The conflict between Evidentialism and inaccuracy arguments for Bayesianism renders the latter implausible, if the above reasoning is sound. But inaccuracy arguments for Bayesianism are the best available epistemic consequentialist arguments for Bayesianism. So epistemic consequentialism in general is on thin ice. If Bayesianism can’t be justified in terms of its epistemic consequences, the pragmatic approach remains the most promising.

Of course epistemic consequentialism isn’t a one-horse race. Reliabilism is an alternative option to inaccuracy arguments for Bayesian norms. In the context of degrees of belief, the reliabilist approach has been much less thoroughly investigated than the inaccuracy approach, but Dunn (2015) has suggested that the reliabilist approach is preferable to the inaccuracy approach. Besides taking issue with the inaccuracy approach, Dunn argues for an alternative that measures the reliability of a belief-formation process by how well calibrated the resulting degrees of belief are to chances. There are three main worries about this sort of approach, as we shall now see.

First, a Bayesian calibration norm is one of the things that we would like to justify—a justification which itself appeals to calibration is hardly likely to be very convincing there.

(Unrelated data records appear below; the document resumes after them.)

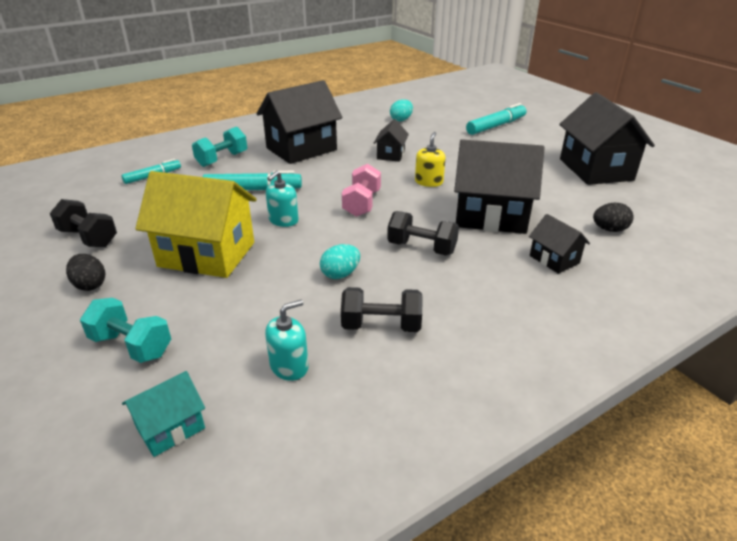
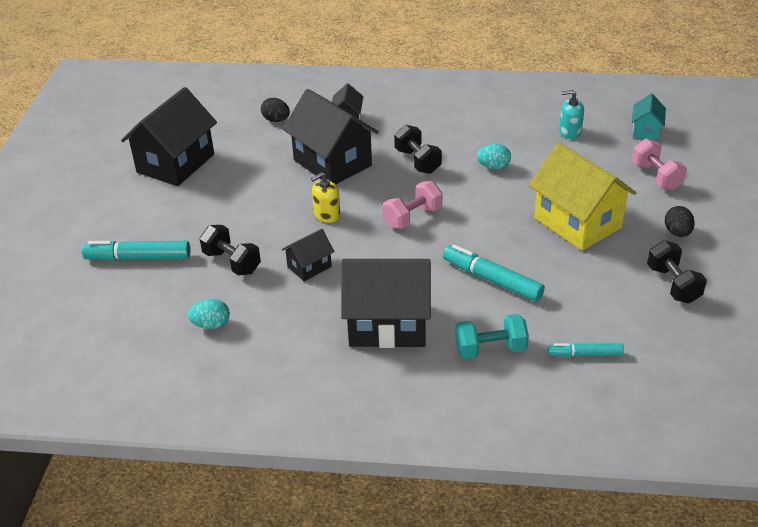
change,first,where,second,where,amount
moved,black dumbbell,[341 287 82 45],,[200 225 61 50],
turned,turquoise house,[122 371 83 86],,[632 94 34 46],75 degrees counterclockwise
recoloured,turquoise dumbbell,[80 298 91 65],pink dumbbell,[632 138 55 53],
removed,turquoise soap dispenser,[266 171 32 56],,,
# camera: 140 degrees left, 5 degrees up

Second, it appears that this reliability account might conflict with Probabilism, which would be a serious concern for the Bayesian.14 Suppose that a visual process is correct 95% of the time and an auditory process is correct 80% of the time. Someone who sees no evil and hears no evil would be perfectly rational, under this sort of reliabilist approach, to believe that there is no evil to degree 0.95 and to degree 0.8—i.e., to believe the same proposition to two different degrees, contradicting Probabilism. One might try to save Probabilism by modifying the account to characterise rationality in terms of the reliability of the process determining the belief function as a whole, rather than individual degrees of belief. In our example, if the prior probability that there is no evil present is 0.5, then its posterior probability, given that evil is neither seen nor heard, is about 0.99, so this latter (unique) degree of belief would be rational.15 But then Probabilism follows too easily—it follows directly from the stipulation that the one should focus on the reliability of the belief function as a whole, together with the stipulation that rationality is assessed in terms of calibration to chances and the assumption that chances are probabilistic. For such a move to be convincing, the two stipulations would need to be given some independent motivation. This is currently lacking.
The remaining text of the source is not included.